Abolishing the lower earnings limit of currently £6,240, so contributions are made on the first pound earned, and reducing the age for being auto-enrolled to 18 from currently 22, would “make a meaningful difference to people’s pension saving”, said pensions minister Laura Trott.
Gullis said extending auto-enrolment to those aged 18 and over was “a no-brainer" and will make saving the norm for young adults.
Proposals to scrap the lower earnings limit and reduce the minimum auto-enrolment age to 18 were first made in 2017 by the Automatic Enrolment Review. At the time, the government said it would implement the proposed changes in the “mid-2020s”.
The Pensions and Lifetime Savings Association and the Association of British Insurers have both backed the bill. The PLSA expects the changes to make it into law at some point over the next year.
Nigel Peaple, director of policy and advocacy at the PLSA, while supportive of the two measures in the bill, has repeated the PLSA's call to increase minimum contribution levels to 12%.
“In order for savers to reach an adequate income in retirement, further increases should be undertaken over the next decade so that AE rises from an 8% pension contribution today to around 12% in the early 2030s – split 50/50 between employers and employees,” said Peaple.

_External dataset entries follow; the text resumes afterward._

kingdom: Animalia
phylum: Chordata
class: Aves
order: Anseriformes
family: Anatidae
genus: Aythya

The Investing and Saving Alliance also wants to see contributions rise to 12% split equally, but with flexibility for those who cannot afford paying in this level.
The Investing and Saving Alliance also wants to see contributions rise to 12% split equally, but with flexibility for those who cannot afford paying in this level.
Towards the end of his tenure, former pensions minister Guy Opperman had voiced support for raising contributions to 12%, but Trott has so far not made public comments on the subject.
Yvonne Braun, the ABI’s director of policy, long-term savings, health and protection, said the association welcomes the return of the bill.
"The success of [auto-enrolment] over the last 10 years is down to consensus between government, political parties, industry and employers, and we stand ready to work with Jonathan Gullis MP and all other partners to build on this over the next decade,” she added.
The next step in the journey to the reforms in the bill should be to agree a timetable for implementation, said Kate Smith, head of pensions at provider Aegon, and urged the government to start phasing this in from April 2024 as the next general election is due by January 2025.
Removing the lower earnings limit should, however, happen in phases, she argued: “To avoid an overnight change, it will be important to introduce this gradually over a number of years, particularly as we emerge from the current cost of living crisis. Otherwise, someone earning £12,480 would see their contributions double overnight.”